Distinguished Member
DDNS (Dynamic DNS)

Your router's external "WAN" interface will be assigned a public Internet IP address by your ISP when you connect. (Some people refer to this as your "external" IP address.) That IP address is not yours for all time and it could change. ISP's are generally reluctant to give you a "fixed" public IP address, though some will if you pay them enough. Big companies all have there own, for example.

DNS is the process of translating human readable Internet domain names (all that ww.this.and.that.blah.blah) into what the machines actually use which is IP addresses.

If you wanted to make your resources available from the public Internet, probably the easiest way is to register your own DNS name with a service provider and as part of that process, you tell them what public Internet IP address you want the name to translate to.

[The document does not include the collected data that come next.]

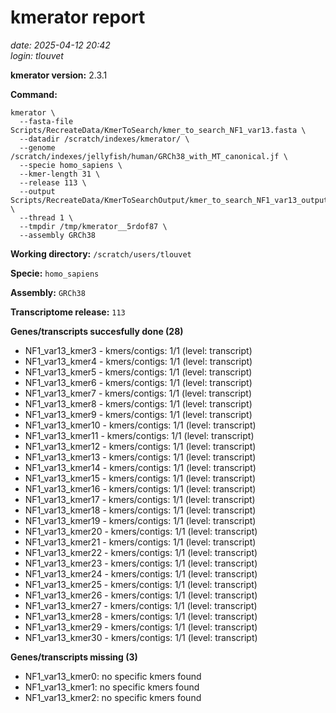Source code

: # kmerator report
*date: 2025-04-12 20:42*  
*login: tlouvet*

**kmerator version:** 2.3.1

**Command:**

```
kmerator \
  --fasta-file Scripts/RecreateData/KmerToSearch/kmer_to_search_NF1_var13.fasta \
  --datadir /scratch/indexes/kmerator/ \
  --genome /scratch/indexes/jellyfish/human/GRCh38_with_MT_canonical.jf \
  --specie homo_sapiens \
  --kmer-length 31 \
  --release 113 \
  --output Scripts/RecreateData/KmerToSearchOutput/kmer_to_search_NF1_var13_output \
  --thread 1 \
  --tmpdir /tmp/kmerator__5rdof87 \
  --assembly GRCh38
```

**Working directory:** `/scratch/users/tlouvet`

**Specie:** `homo_sapiens`

**Assembly:** `GRCh38`

**Transcriptome release:** `113`

**Genes/transcripts succesfully done (28)**

- NF1_var13_kmer3 - kmers/contigs: 1/1 (level: transcript)
- NF1_var13_kmer4 - kmers/contigs: 1/1 (level: transcript)
- NF1_var13_kmer5 - kmers/contigs: 1/1 (level: transcript)
- NF1_var13_kmer6 - kmers/contigs: 1/1 (level: transcript)
- NF1_var13_kmer7 - kmers/contigs: 1/1 (level: transcript)
- NF1_var13_kmer8 - kmers/contigs: 1/1 (level: transcript)
- NF1_var13_kmer9 - kmers/contigs: 1/1 (level: transcript)
- NF1_var13_kmer10 - kmers/contigs: 1/1 (level: transcript)
- NF1_var13_kmer11 - kmers/contigs: 1/1 (level: transcript)
- NF1_var13_kmer12 - kmers/contigs: 1/1 (level: transcript)
- NF1_var13_kmer13 - kmers/contigs: 1/1 (level: transcript)
- NF1_var13_kmer14 - kmers/contigs: 1/1 (level: transcript)
- NF1_var13_kmer15 - kmers/contigs: 1/1 (level: transcript)
- NF1_var13_kmer16 - kmers/contigs: 1/1 (level: transcript)
- NF1_var13_kmer17 - kmers/contigs: 1/1 (level: transcript)
- NF1_var13_kmer18 - kmers/contigs: 1/1 (level: transcript)
- NF1_var13_kmer19 - kmers/contigs: 1/1 (level: transcript)
- NF1_var13_kmer20 - kmers/contigs: 1/1 (level: transcript)
- NF1_var13_kmer21 - kmers/contigs: 1/1 (level: transcript)
- NF1_var13_kmer22 - kmers/contigs: 1/1 (level: transcript)
- NF1_var13_kmer23 - kmers/contigs: 1/1 (level: transcript)
- NF1_var13_kmer24 - kmers/contigs: 1/1 (level: transcript)
- NF1_var13_kmer25 - kmers/contigs: 1/1 (level: transcript)
- NF1_var13_kmer26 - kmers/contigs: 1/1 (level: transcript)
- NF1_var13_kmer27 - kmers/contigs: 1/1 (level: transcript)
- NF1_var13_kmer28 - kmers/contigs: 1/1 (level: transcript)
- NF1_var13_kmer29 - kmers/contigs: 1/1 (level: transcript)
- NF1_var13_kmer30 - kmers/contigs: 1/1 (level: transcript)


**Genes/transcripts missing (3)**

- NF1_var13_kmer0: no specific kmers found
- NF1_var13_kmer1: no specific kmers found
- NF1_var13_kmer2: no specific kmers found
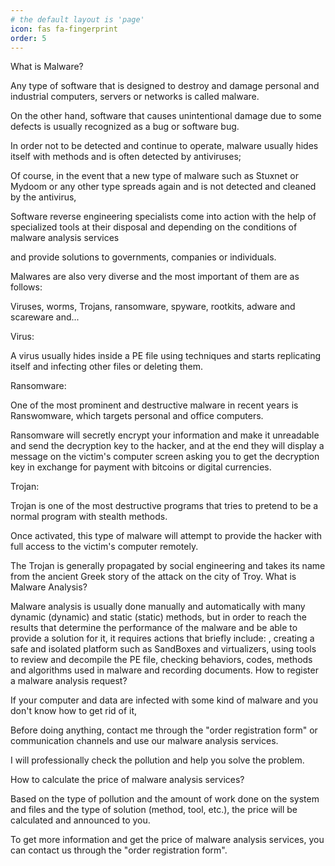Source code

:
 ```yaml
---
# the default layout is 'page'
icon: fas fa-fingerprint
order: 5
---
```

    

What is Malware?

Any type of software that is designed to destroy and damage personal and industrial computers, servers or networks is called malware.

On the other hand, software that causes unintentional damage due to some defects is usually recognized as a bug or software bug.

In order not to be detected and continue to operate, malware usually hides itself with methods and is often detected by antiviruses;

Of course, in the event that a new type of malware such as Stuxnet or Mydoom or any other type spreads again and is not detected and cleaned by the antivirus,

Software reverse engineering specialists come into action with the help of specialized tools at their disposal and depending on the conditions of malware analysis services

and provide solutions to governments, companies or individuals.

Malwares are also very diverse and the most important of them are as follows:

Viruses, worms, Trojans, ransomware, spyware, rootkits, adware and scareware and...



Virus:

A virus usually hides inside a PE file using techniques and starts replicating itself and infecting other files or deleting them.



Ransomware:

One of the most prominent and destructive malware in recent years is Ranswomware, which targets personal and office computers.

Ransomware will secretly encrypt your information and make it unreadable and send the decryption key to the hacker, and at the end they will display a message on the victim's computer screen asking you to get the decryption key in exchange for payment with bitcoins or digital currencies.



Trojan:

Trojan is one of the most destructive programs that tries to pretend to be a normal program with stealth methods.

Once activated, this type of malware will attempt to provide the hacker with full access to the victim's computer remotely.

The Trojan is generally propagated by social engineering and takes its name from the ancient Greek story of the attack on the city of Troy.
What is Malware Analysis?

Malware analysis is usually done manually and automatically with many dynamic (dynamic) and static (static) methods, but in order to reach the results that determine the performance of the malware and be able to provide a solution for it, it requires actions that briefly include: , creating a safe and isolated platform such as SandBoxes and virtualizers, using tools to review and decompile the PE file, checking behaviors, codes, methods and algorithms used in malware and recording documents.
How to register a malware analysis request?

If your computer and data are infected with some kind of malware and you don't know how to get rid of it,

Before doing anything, contact me through the "order registration form" or communication channels and use our malware analysis services.

I will professionally check the pollution and help you solve the problem.


How to calculate the price of malware analysis services?

Based on the type of pollution and the amount of work done on the system and files and the type of solution (method, tool, etc.), the price will be calculated and announced to you.

To get more information and get the price of malware analysis services, you can contact us through the "order registration form".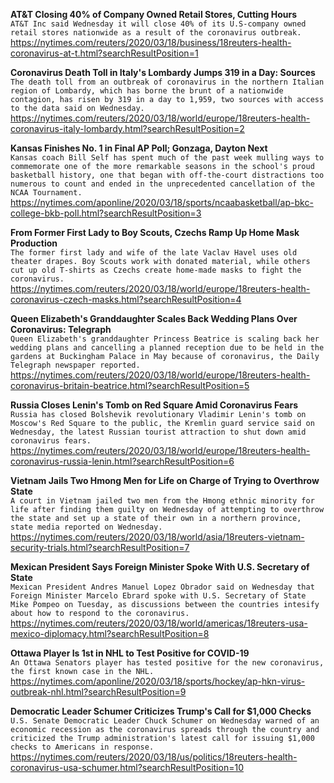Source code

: **AT&T Closing 40% of Company Owned Retail Stores, Cutting Hours**\
`AT&T Inc said Wednesday it will close 40% of its U.S-company owned retail stores nationwide as a result of the coronavirus outbreak. `\
https://nytimes.com/reuters/2020/03/18/business/18reuters-health-coronavirus-at-t.html?searchResultPosition=1

**Coronavirus Death Toll in Italy's Lombardy Jumps 319 in a Day: Sources**\
`The death toll from an outbreak of coronavirus in the northern Italian region of Lombardy, which has borne the brunt of a nationwide contagion, has risen by 319 in a day to 1,959, two sources with access to the data said on Wednesday.`\
https://nytimes.com/reuters/2020/03/18/world/europe/18reuters-health-coronavirus-italy-lombardy.html?searchResultPosition=2

**Kansas Finishes No. 1 in Final AP Poll; Gonzaga, Dayton Next**\
`Kansas coach Bill Self has spent much of the past week mulling ways to commemorate one of the more remarkable seasons in the school's proud basketball history, one that began with off-the-court distractions too numerous to count and ended in the unprecedented cancellation of the NCAA Tournament.`\
https://nytimes.com/aponline/2020/03/18/sports/ncaabasketball/ap-bkc-college-bkb-poll.html?searchResultPosition=3

**From Former First Lady to Boy Scouts, Czechs Ramp Up Home Mask Production**\
`The former first lady and wife of the late Vaclav Havel uses old theater drapes. Boy Scouts work with donated material, while others cut up old T-shirts as Czechs create home-made masks to fight the coronavirus.`\
https://nytimes.com/reuters/2020/03/18/world/europe/18reuters-health-coronavirus-czech-masks.html?searchResultPosition=4

**Queen Elizabeth's Granddaughter Scales Back Wedding Plans Over Coronavirus: Telegraph**\
`Queen Elizabeth's granddaughter Princess Beatrice is scaling back her wedding plans and cancelling a planned reception due to be held in the gardens at Buckingham Palace in May because of coronavirus, the Daily Telegraph newspaper reported.`\
https://nytimes.com/reuters/2020/03/18/world/europe/18reuters-health-coronavirus-britain-beatrice.html?searchResultPosition=5

**Russia Closes Lenin's Tomb on Red Square Amid Coronavirus Fears**\
`Russia has closed Bolshevik revolutionary Vladimir Lenin's tomb on Moscow's Red Square to the public, the Kremlin guard service said on Wednesday, the latest Russian tourist attraction to shut down amid coronavirus fears. `\
https://nytimes.com/reuters/2020/03/18/world/europe/18reuters-health-coronavirus-russia-lenin.html?searchResultPosition=6

**Vietnam Jails Two Hmong Men for Life on Charge of Trying to Overthrow State**\
`A court in Vietnam jailed two men from the Hmong ethnic minority for life after finding them guilty on Wednesday of attempting to overthrow the state and set up a state of their own in a northern province, state media reported on Wednesday.`\
https://nytimes.com/reuters/2020/03/18/world/asia/18reuters-vietnam-security-trials.html?searchResultPosition=7

**Mexican President Says Foreign Minister Spoke With U.S. Secretary of State**\
`Mexican President Andres Manuel Lopez Obrador said on Wednesday that Foreign Minister Marcelo Ebrard spoke with U.S. Secretary of State Mike Pompeo on Tuesday, as discussions between the countries intesify about how to respond to the coronavirus.`\
https://nytimes.com/reuters/2020/03/18/world/americas/18reuters-usa-mexico-diplomacy.html?searchResultPosition=8

**Ottawa Player Is 1st in NHL to Test Positive for COVID-19**\
`An Ottawa Senators player has tested positive for the new coronavirus, the first known case in the NHL.`\
https://nytimes.com/aponline/2020/03/18/sports/hockey/ap-hkn-virus-outbreak-nhl.html?searchResultPosition=9

**Democratic Leader Schumer Criticizes Trump's Call for $1,000 Checks**\
`U.S. Senate Democratic Leader Chuck Schumer on Wednesday warned of an economic recession as the coronavirus spreads through the country and criticized the Trump administration's latest call for issuing $1,000 checks to Americans in response.`\
https://nytimes.com/reuters/2020/03/18/us/politics/18reuters-health-coronavirus-usa-schumer.html?searchResultPosition=10

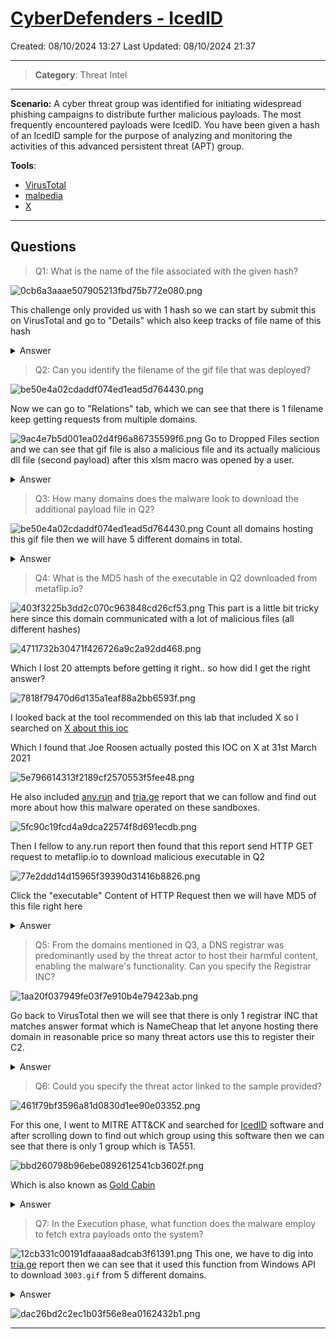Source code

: # [CyberDefenders - IcedID](https://cyberdefenders.org/blueteam-ctf-challenges/icedid/)
Created: 08/10/2024 13:27
Last Updated: 08/10/2024 21:37
* * *
>**Category**: Threat Intel
* * *
**Scenario:**
A cyber threat group was identified for initiating widespread phishing campaigns to distribute further malicious payloads. The most frequently encountered payloads were IcedID. You have been given a hash of an IcedID sample for the purpose of analyzing and monitoring the activities of this advanced persistent threat (APT) group.

**Tools**:
- [VirusTotal](https://www.virustotal.com/gui/)
- [malpedia](https://malpedia.caad.fkie.fraunhofer.de/)
- [X](https://x.com/)

* * *
## Questions
>Q1: What is the name of the file associated with the given hash?

![0cb6a3aaae507905213fbd75b772e080.png](/_resources/0cb6a3aaae507905213fbd75b772e080.png)

This challenge only provided us with 1 hash so we can start by submit this on VirusTotal and go to "Details" which also keep tracks of file name of this hash

<details>
  <summary>Answer</summary>
<pre><code>document-1982481273.xlsm</code></pre>
</details>

>Q2: Can you identify the filename of the gif file that was deployed?

![be50e4a02cdaddf074ed1ead5d764430.png](/_resources/be50e4a02cdaddf074ed1ead5d764430.png)

Now we can go to "Relations" tab, which we can see that there is 1 filename keep getting requests from multiple domains.

![9ac4e7b5d001ea02d4f96a86735599f6.png](/_resources/9ac4e7b5d001ea02d4f96a86735599f6.png)
Go to Dropped Files section and we can see that gif file is also a malicious file and its actually malicious dll file (second payload) after this xlsm macro was opened by a user.

<details>
  <summary>Answer</summary>
<pre><code>3003.gif</code></pre>
</details>

>Q3: How many domains does the malware look to download the additional payload file in Q2?

![be50e4a02cdaddf074ed1ead5d764430.png](/_resources/be50e4a02cdaddf074ed1ead5d764430.png)
Count all domains hosting this gif file then we will have 5 different domains in total.

<details>
  <summary>Answer</summary>
<pre><code>5</code></pre>
</details>

>Q4: What is the MD5 hash of the executable in Q2 downloaded from metaflip.io?

![403f3225b3dd2c070c963848cd26cf53.png](/_resources/403f3225b3dd2c070c963848cd26cf53.png)
This part is a little bit tricky here since this domain communicated with a lot of malicious files (all different hashes)

![4711732b30471f426726a9c2a92dd468.png](/_resources/4711732b30471f426726a9c2a92dd468.png)

Which I lost 20 attempts before getting it right.. so how did I get the right answer?

![7818f79470d6d135a1eaf88a2bb6593f.png](/_resources/7818f79470d6d135a1eaf88a2bb6593f.png)

I looked back at the tool recommended on this lab that included X so I searched on [X about this ioc](https://x.com/JRoosen/status/1376994339281309699)

Which I found that Joe Roosen actually posted this IOC on X at 31st March 2021

![5e796614313f2189cf2570553f5fee48.png](/_resources/5e796614313f2189cf2570553f5fee48.png)

He also included [any.run](https://app.any.run/tasks/fe428f01-7d47-4123-9c65-d86f7fcd281a) and [tria.ge](https://tria.ge/210330-gbdr6k9jxx) report that we can follow and find out more about how this malware operated on these sandboxes.

![5fc90c19fcd4a9dca22574f8d691ecdb.png](/_resources/5fc90c19fcd4a9dca22574f8d691ecdb.png)

Then I fellow to any.run report then found that this report send HTTP GET request to metaflip.io to download malicious executable in Q2

![77e2ddd14d15965f39390d31416b8826.png](/_resources/77e2ddd14d15965f39390d31416b8826.png)

Click the "executable" Content of HTTP Request then we will have MD5 of this file right here

<details>
  <summary>Answer</summary>
<pre><code>964a0015332ec2cc13ab12b8d85f29ff</code></pre>
</details>

>Q5: From the domains mentioned in Q3, a DNS registrar was predominantly used by the threat actor to host their harmful content, enabling the malware's functionality. Can you specify the Registrar INC?

![1aa20f037949fe03f7e910b4e79423ab.png](/_resources/1aa20f037949fe03f7e910b4e79423ab.png)

Go back to VirusTotal then we will see that there is only 1 registrar INC that matches answer format which is NameCheap that let anyone hosting there domain in reasonable price so many threat actors use this to register their C2.

<details>
  <summary>Answer</summary>
<pre><code>NAMECHEAP</code></pre>
</details>

>Q6: Could you specify the threat actor linked to the sample provided?

![461f79bf3596a81d0830d1ee90e03352.png](/_resources/461f79bf3596a81d0830d1ee90e03352.png)

For this one, I went to MITRE ATT&CK and searched for [IcedID](https://attack.mitre.org/software/S0483/) software and after scrolling down to find out which group using this software then we can see that there is only 1 group which is TA551.

![bbd260798b96ebe0892612541cb3602f.png](/_resources/bbd260798b96ebe0892612541cb3602f.png)

Which is also known as [Gold Cabin](https://attack.mitre.org/groups/G0127/)

<details>
  <summary>Answer</summary>
<pre><code>GOLD CABIN</code></pre>
</details>

>Q7: In the Execution phase, what function does the malware employ to fetch extra payloads onto the system?

![12cb331c00191dfaaaa8adcab3f61391.png](/_resources/12cb331c00191dfaaaa8adcab3f61391.png)
This one, we have to dig into [tria.ge](https://tria.ge/210330-gbdr6k9jxx) report then we can see that it used this function from Windows API to download `3003.gif` from 5 different domains.
<details>
  <summary>Answer</summary>
<pre><code>URLDownloadToFile</code></pre>
</details>

![dac26bd2c2ec1b03f56e8ea0162432b1.png](/_resources/dac26bd2c2ec1b03f56e8ea0162432b1.png)
* * *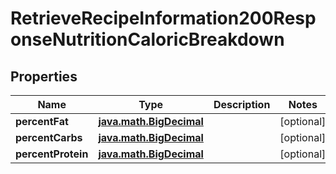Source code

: 
# RetrieveRecipeInformation200ResponseNutritionCaloricBreakdown

## Properties
Name | Type | Description | Notes
------------ | ------------- | ------------- | -------------
**percentFat** | [**java.math.BigDecimal**](java.math.BigDecimal.md) |  |  [optional]
**percentCarbs** | [**java.math.BigDecimal**](java.math.BigDecimal.md) |  |  [optional]
**percentProtein** | [**java.math.BigDecimal**](java.math.BigDecimal.md) |  |  [optional]



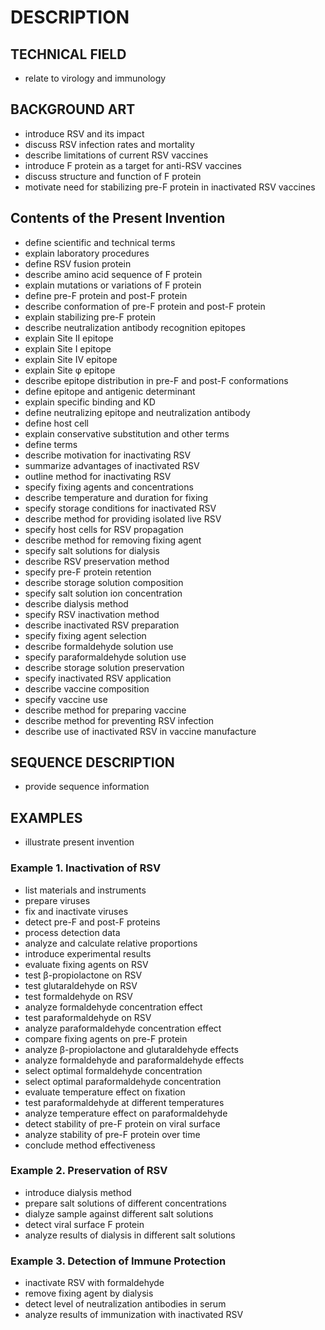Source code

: # DESCRIPTION

## TECHNICAL FIELD

- relate to virology and immunology

## BACKGROUND ART

- introduce RSV and its impact
- discuss RSV infection rates and mortality
- describe limitations of current RSV vaccines
- introduce F protein as a target for anti-RSV vaccines
- discuss structure and function of F protein
- motivate need for stabilizing pre-F protein in inactivated RSV vaccines

## Contents of the Present Invention

- define scientific and technical terms
- explain laboratory procedures
- define RSV fusion protein
- describe amino acid sequence of F protein
- explain mutations or variations of F protein
- define pre-F protein and post-F protein
- describe conformation of pre-F protein and post-F protein
- explain stabilizing pre-F protein
- describe neutralization antibody recognition epitopes
- explain Site II epitope
- explain Site I epitope
- explain Site IV epitope
- explain Site φ epitope
- describe epitope distribution in pre-F and post-F conformations
- define epitope and antigenic determinant
- explain specific binding and KD
- define neutralizing epitope and neutralization antibody
- define host cell
- explain conservative substitution and other terms
- define terms
- describe motivation for inactivating RSV
- summarize advantages of inactivated RSV
- outline method for inactivating RSV
- specify fixing agents and concentrations
- describe temperature and duration for fixing
- specify storage conditions for inactivated RSV
- describe method for providing isolated live RSV
- specify host cells for RSV propagation
- describe method for removing fixing agent
- specify salt solutions for dialysis
- describe RSV preservation method
- specify pre-F protein retention
- describe storage solution composition
- specify salt solution ion concentration
- describe dialysis method
- specify RSV inactivation method
- describe inactivated RSV preparation
- specify fixing agent selection
- describe formaldehyde solution use
- specify paraformaldehyde solution use
- describe storage solution preservation
- specify inactivated RSV application
- describe vaccine composition
- specify vaccine use
- describe method for preparing vaccine
- describe method for preventing RSV infection
- describe use of inactivated RSV in vaccine manufacture

## SEQUENCE DESCRIPTION

- provide sequence information

## EXAMPLES

- illustrate present invention

### Example 1. Inactivation of RSV

- list materials and instruments
- prepare viruses
- fix and inactivate viruses
- detect pre-F and post-F proteins
- process detection data
- analyze and calculate relative proportions
- introduce experimental results
- evaluate fixing agents on RSV
- test β-propiolactone on RSV
- test glutaraldehyde on RSV
- test formaldehyde on RSV
- analyze formaldehyde concentration effect
- test paraformaldehyde on RSV
- analyze paraformaldehyde concentration effect
- compare fixing agents on pre-F protein
- analyze β-propiolactone and glutaraldehyde effects
- analyze formaldehyde and paraformaldehyde effects
- select optimal formaldehyde concentration
- select optimal paraformaldehyde concentration
- evaluate temperature effect on fixation
- test paraformaldehyde at different temperatures
- analyze temperature effect on paraformaldehyde
- detect stability of pre-F protein on viral surface
- analyze stability of pre-F protein over time
- conclude method effectiveness

### Example 2. Preservation of RSV

- introduce dialysis method
- prepare salt solutions of different concentrations
- dialyze sample against different salt solutions
- detect viral surface F protein
- analyze results of dialysis in different salt solutions

### Example 3. Detection of Immune Protection

- inactivate RSV with formaldehyde
- remove fixing agent by dialysis
- detect level of neutralization antibodies in serum
- analyze results of immunization with inactivated RSV

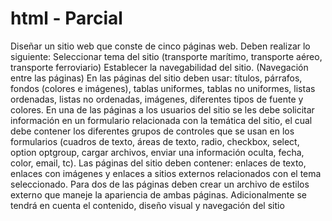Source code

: # html -  Parcial 
Diseñar un sitio web que conste de cinco páginas web. 
Deben realizar lo siguiente: 
Seleccionar tema del sitio (transporte marítimo, transporte aéreo, transporte
ferroviario) 
Establecer la navegabilidad del sitio. (Navegación entre las páginas) 
En las páginas del sitio deben usar: títulos, párrafos, fondos (colores e imágenes), 
tablas uniformes, tablas no uniformes, listas ordenadas, listas no ordenadas, 
imágenes, diferentes tipos de fuente y colores. 
En una de las páginas a los usuarios del sitio se les debe solicitar información en un 
formulario relacionada con la temática del sitio, el cual debe contener los diferentes 
grupos de controles que se usan en los formularios (cuadros de texto, áreas de texto, 
radio, checkbox, select, option optgroup, cargar archivos, enviar una información 
oculta, fecha, color, email, tc). 
Las páginas del sitio deben contener: enlaces de texto, enlaces con imágenes y enlaces 
a sitios externos relacionados con el tema seleccionado. 
Para dos de las páginas deben crear un archivo de estilos externo que maneje la 
apariencia de ambas páginas. 
Adicionalmente se tendrá en cuenta el contenido, diseño visual y navegación del sitio
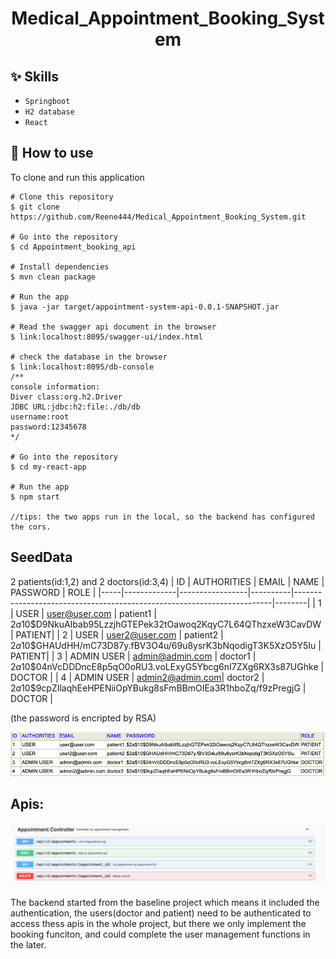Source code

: <h1 align="center">Medical_Appointment_Booking_System</h1>


## :sparkles: Skills
- `Springboot`
- `H2 database`
- `React`
## :book: How to use
To clone and run this application
```
# Clone this repository
$ git clone https://github.com/Reene444/Medical_Appointment_Booking_System.git
 
# Go into the repository
$ cd Appointment_booking_api

# Install dependencies
$ mvn clean package

# Run the app
$ java -jar target/appointment-system-api-0.0.1-SNAPSHOT.jar

# Read the swagger api document in the browser
$ link:localhost:8095/swagger-ui/index.html

# check the database in the browser
$ link:localhost:8095/db-console
/**
console information:
Diver class:org.h2.Driver
JDBC URL:jdbc:h2:file:./db/db
username:root
password:12345678
*/

# Go into the repository
$ cd my-react-app

# Run the app
$ npm start

//tips: the two apps run in the local, so the backend has configured the cors.
```
## SeedData

2 patients(id:1,2) and 2 doctors(id:3,4)
| ID  | AUTHORITIES | EMAIL           | NAME     | PASSWORD                                                               | ROLE   |
|-----|-------------|-----------------|----------|------------------------------------------------------------------------|--------|
| 1   | USER        | user@user.com   | patient1 | $2a$10$D9NkuAIbab95LzzjhGTEPek32tOawoq2KqyC7L64QThzxeW3CavDW           | PATIENT|
| 2   | USER        | user2@user.com  | patient2 | $2a$10$GHAUdHH/mC73D87y.fBV3O4u/69u8ysrK3bNqodigT3K5XzO5Y5Iu           | PATIENT|
| 3   | ADMIN USER  | admin@admin.com | doctor1  | $2a$10$04nVcDDDncE8p5qO0oRU3.voLExyG5Ybcg6nI7ZXg6RX3s87UGhke           | DOCTOR |
| 4   | ADMIN USER  | admin2@admin.com| doctor2  | $2a$10$9cpZIlaqhEeHPENiiOpYBukg8sFmBBmOIEa3R1hboZq/f9zPregjG           | DOCTOR |

(the password is encripted by RSA)

![img_1.png](img_1.png)
## Apis:
![img.png](img.png)

The backend started from the baseline project which means it included the authentication, the users(doctor and patient) need to be authenticated to access thess apis in the whole project,
but there we only implement the booking funciton, and could complete the user management functions in the later.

Because your public Internet IP address could change, it could render your DNS name inoperable if your ISP changed your public IP address and your DNS name now points to the "wrong" IP address.

DDNS is a mechanism to automatically keep your DNS name registration current such that if ever your IP address does change, a DDNS "client" running somewhere on your network will automatically update the DNS name provider to reflect the new IP address. You could technically run the "client" side of DDNS anywhere on your network (some NAS's do it for example) but it's neater if it's integrated into your router as the router is likely to detect the change of IP address quicker.

Some ISP's bundle a domain name registration and DDNS service as part of their offering.

Again, if you are not planning to permit things on the Internet access to your home network, you don't need DDNS and you don't need to register your own domain name.